[Saved entries]
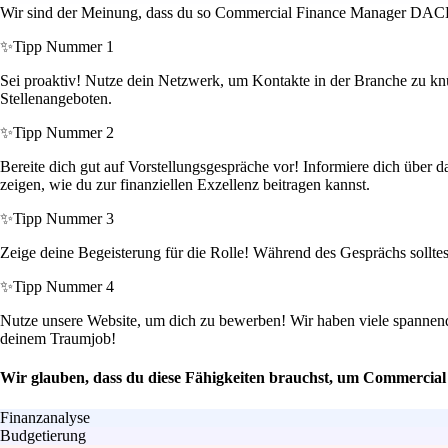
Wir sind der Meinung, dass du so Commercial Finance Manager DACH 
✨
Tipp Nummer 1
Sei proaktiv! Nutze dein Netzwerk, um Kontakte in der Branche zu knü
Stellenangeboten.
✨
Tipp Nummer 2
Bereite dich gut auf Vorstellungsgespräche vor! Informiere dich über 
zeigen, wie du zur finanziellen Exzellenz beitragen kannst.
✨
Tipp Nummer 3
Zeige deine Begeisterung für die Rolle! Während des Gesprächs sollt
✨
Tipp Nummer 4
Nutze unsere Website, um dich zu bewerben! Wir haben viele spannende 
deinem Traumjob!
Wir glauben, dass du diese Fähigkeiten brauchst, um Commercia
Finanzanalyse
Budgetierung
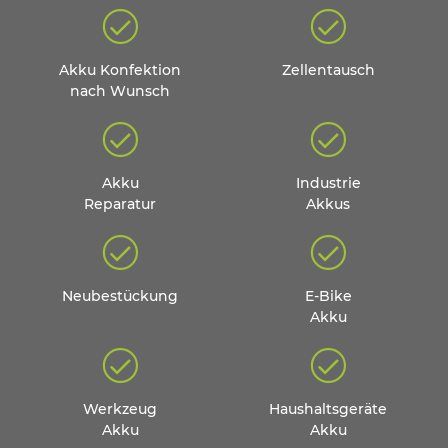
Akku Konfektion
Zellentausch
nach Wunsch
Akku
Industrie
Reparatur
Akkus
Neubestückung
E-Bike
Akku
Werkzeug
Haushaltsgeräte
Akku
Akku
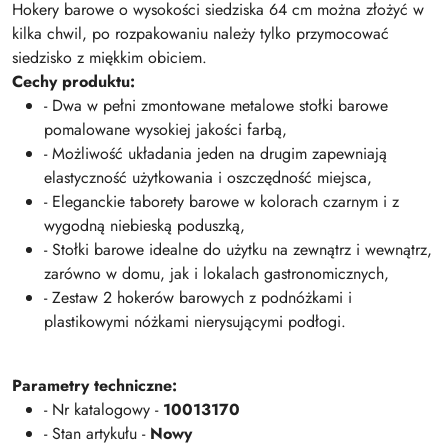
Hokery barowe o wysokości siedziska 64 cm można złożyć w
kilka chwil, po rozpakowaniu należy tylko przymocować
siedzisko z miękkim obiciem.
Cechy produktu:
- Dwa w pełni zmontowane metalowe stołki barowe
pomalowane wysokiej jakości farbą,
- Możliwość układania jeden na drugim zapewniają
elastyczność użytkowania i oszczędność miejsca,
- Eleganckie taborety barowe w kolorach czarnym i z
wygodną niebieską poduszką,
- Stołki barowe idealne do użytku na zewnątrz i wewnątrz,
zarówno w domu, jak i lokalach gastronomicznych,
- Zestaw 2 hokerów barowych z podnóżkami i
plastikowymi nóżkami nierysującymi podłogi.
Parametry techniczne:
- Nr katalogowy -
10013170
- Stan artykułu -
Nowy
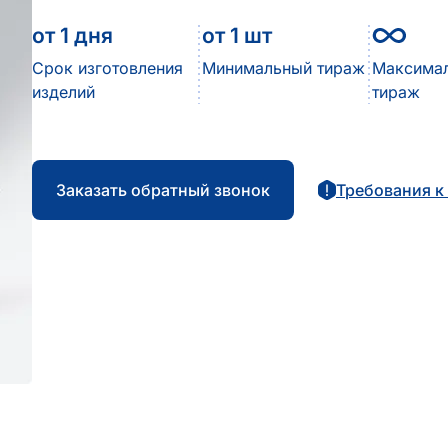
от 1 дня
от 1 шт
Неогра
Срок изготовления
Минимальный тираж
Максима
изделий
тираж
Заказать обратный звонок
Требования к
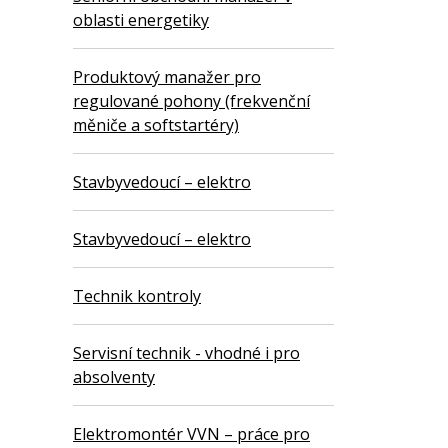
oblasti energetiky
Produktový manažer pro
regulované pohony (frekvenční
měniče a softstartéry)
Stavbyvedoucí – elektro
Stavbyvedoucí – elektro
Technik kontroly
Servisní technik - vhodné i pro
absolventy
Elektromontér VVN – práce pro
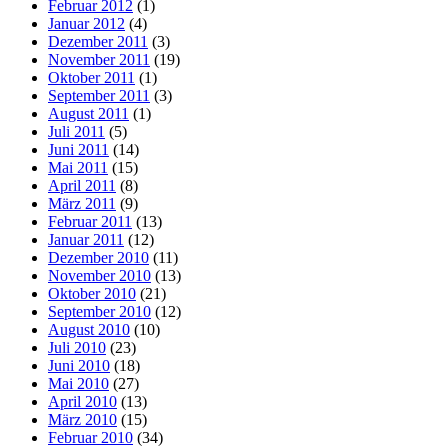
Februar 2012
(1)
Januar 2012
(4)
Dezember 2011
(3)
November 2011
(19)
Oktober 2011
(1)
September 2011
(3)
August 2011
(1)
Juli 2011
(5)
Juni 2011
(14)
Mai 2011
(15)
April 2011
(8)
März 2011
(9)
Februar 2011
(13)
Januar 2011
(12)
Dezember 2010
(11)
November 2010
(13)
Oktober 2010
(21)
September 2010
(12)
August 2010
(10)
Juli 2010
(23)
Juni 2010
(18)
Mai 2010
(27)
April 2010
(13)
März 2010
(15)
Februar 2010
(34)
* * *
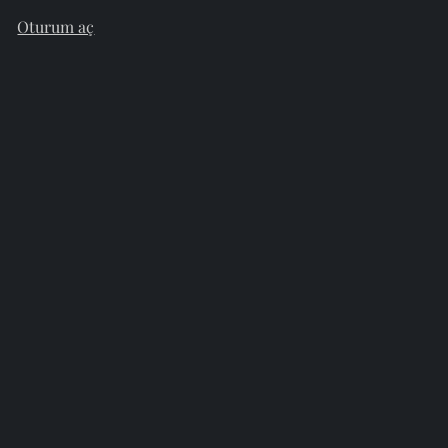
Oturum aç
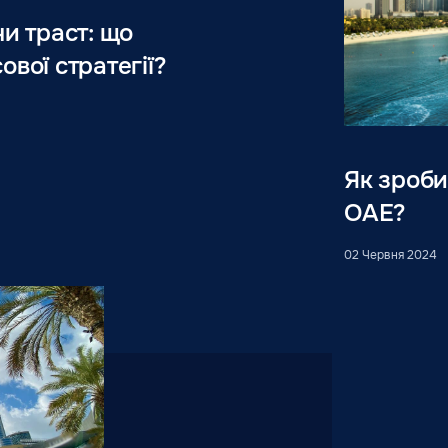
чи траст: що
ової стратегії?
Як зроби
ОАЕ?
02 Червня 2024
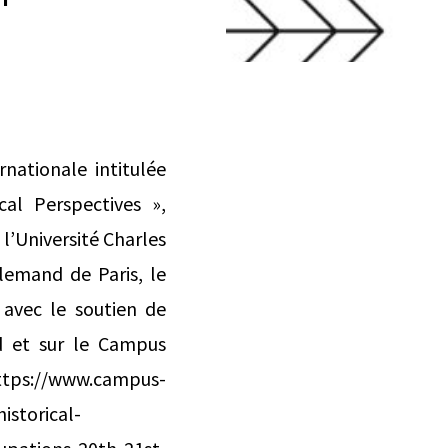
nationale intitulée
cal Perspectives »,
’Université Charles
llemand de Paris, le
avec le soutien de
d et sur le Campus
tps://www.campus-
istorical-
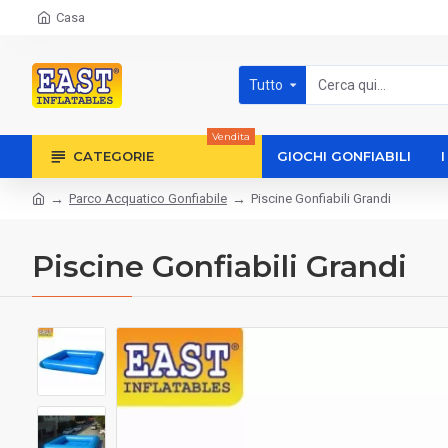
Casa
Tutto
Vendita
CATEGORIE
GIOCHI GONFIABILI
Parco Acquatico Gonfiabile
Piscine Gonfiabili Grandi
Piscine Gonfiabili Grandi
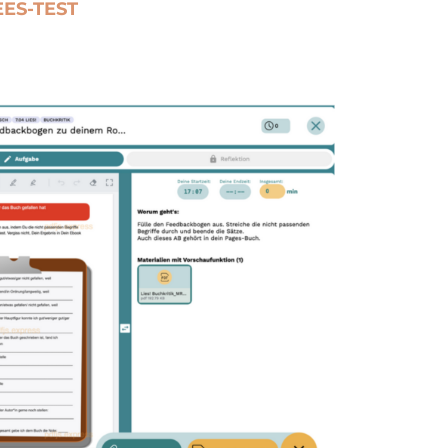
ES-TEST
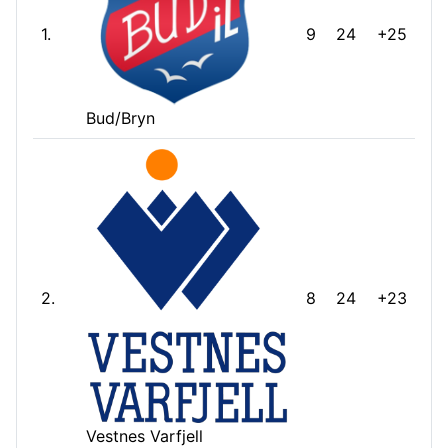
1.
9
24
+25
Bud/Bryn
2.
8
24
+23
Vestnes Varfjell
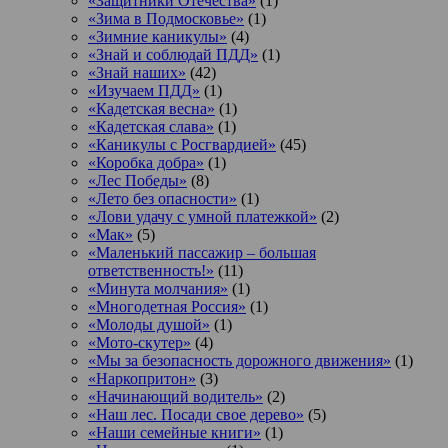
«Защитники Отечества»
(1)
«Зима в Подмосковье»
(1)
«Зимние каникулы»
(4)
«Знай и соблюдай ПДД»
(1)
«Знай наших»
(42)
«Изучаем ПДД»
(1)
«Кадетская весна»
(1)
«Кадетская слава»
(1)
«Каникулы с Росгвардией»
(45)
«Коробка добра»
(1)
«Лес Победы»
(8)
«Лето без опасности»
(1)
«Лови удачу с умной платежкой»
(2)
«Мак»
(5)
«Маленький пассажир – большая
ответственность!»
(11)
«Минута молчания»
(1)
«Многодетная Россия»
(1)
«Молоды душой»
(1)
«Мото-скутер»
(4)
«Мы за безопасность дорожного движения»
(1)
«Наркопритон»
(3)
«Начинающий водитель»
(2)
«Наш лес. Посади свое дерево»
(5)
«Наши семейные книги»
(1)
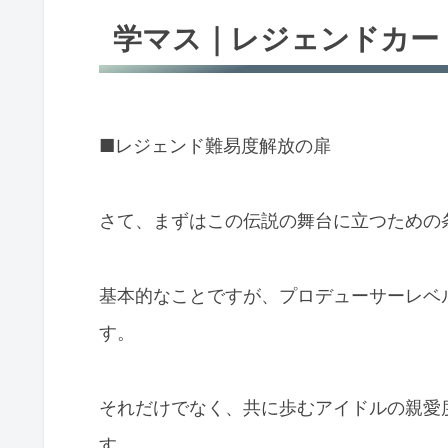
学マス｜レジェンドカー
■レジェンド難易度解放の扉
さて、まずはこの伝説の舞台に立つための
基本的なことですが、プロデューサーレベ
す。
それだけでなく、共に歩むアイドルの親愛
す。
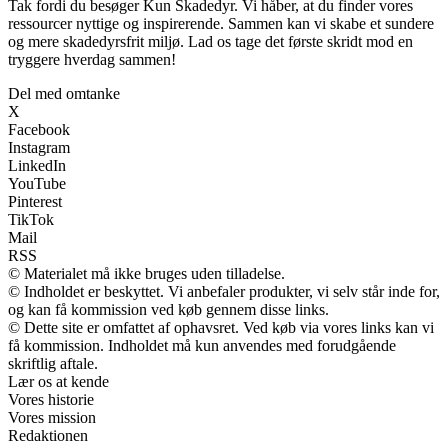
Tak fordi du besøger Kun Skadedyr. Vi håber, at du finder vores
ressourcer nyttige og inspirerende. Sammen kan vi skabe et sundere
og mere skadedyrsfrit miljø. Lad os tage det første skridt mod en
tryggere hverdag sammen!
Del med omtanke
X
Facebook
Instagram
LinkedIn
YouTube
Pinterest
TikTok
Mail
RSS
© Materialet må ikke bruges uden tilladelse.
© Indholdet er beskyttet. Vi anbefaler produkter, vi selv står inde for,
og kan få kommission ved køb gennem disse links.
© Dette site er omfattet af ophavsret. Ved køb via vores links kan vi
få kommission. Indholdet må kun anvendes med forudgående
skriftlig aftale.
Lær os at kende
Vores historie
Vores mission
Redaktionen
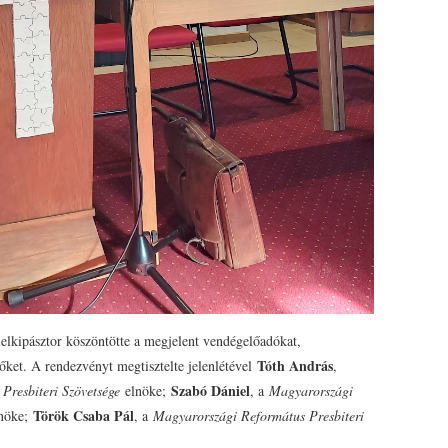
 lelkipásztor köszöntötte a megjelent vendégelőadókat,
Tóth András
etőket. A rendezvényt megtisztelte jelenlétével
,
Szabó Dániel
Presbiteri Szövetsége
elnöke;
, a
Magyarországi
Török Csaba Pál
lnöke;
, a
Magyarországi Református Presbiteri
* * *
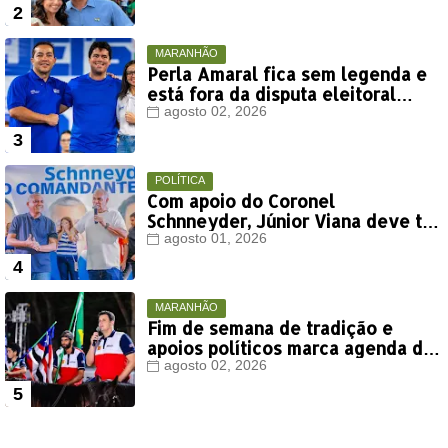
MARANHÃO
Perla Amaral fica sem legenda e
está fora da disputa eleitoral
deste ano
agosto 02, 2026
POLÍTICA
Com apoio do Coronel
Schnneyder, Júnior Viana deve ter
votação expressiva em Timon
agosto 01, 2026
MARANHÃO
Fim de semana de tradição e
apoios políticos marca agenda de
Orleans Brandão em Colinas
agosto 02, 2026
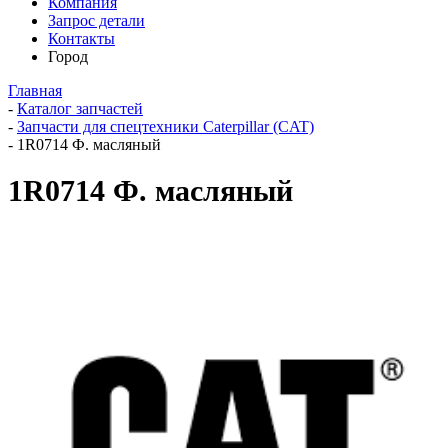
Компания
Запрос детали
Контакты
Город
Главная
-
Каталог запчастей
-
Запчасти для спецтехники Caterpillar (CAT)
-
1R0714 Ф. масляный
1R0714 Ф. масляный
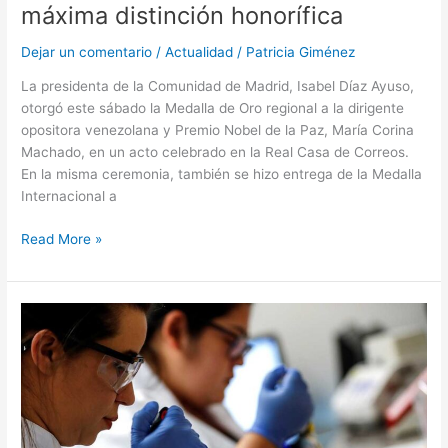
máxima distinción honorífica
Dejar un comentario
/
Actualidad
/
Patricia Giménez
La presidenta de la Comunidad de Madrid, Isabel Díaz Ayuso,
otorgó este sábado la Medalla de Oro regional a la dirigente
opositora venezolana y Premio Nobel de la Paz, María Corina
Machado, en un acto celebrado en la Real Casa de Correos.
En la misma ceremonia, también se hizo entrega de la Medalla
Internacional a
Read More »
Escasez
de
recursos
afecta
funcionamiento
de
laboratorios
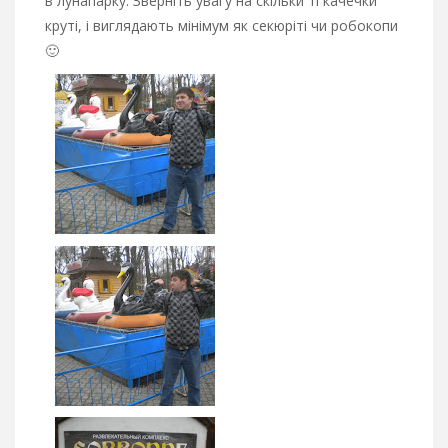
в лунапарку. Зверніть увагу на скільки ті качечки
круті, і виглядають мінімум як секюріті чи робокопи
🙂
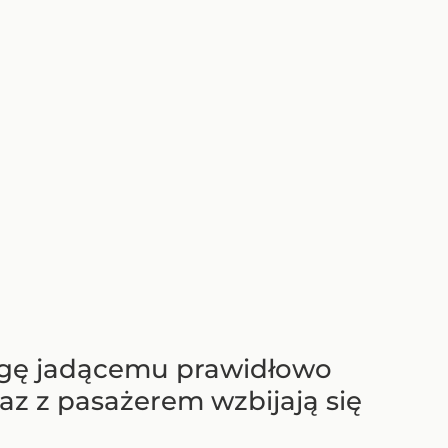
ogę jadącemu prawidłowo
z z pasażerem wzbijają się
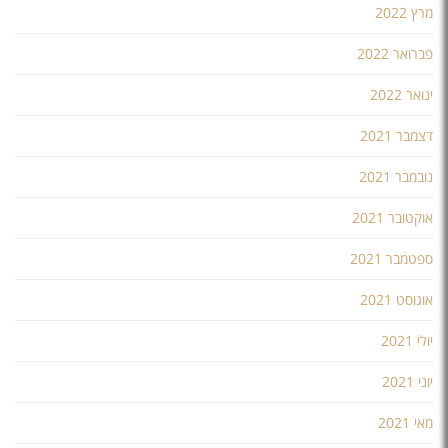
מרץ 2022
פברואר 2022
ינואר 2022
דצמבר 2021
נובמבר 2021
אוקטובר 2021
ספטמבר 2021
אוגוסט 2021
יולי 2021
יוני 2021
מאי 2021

- Action item: Copy, from the lines above, each one that holds "links".

- Task solution:
og kan få kommission ved køb gennem disse links.
© Dette site er omfattet af ophavsret. Ved køb via vores links kan vi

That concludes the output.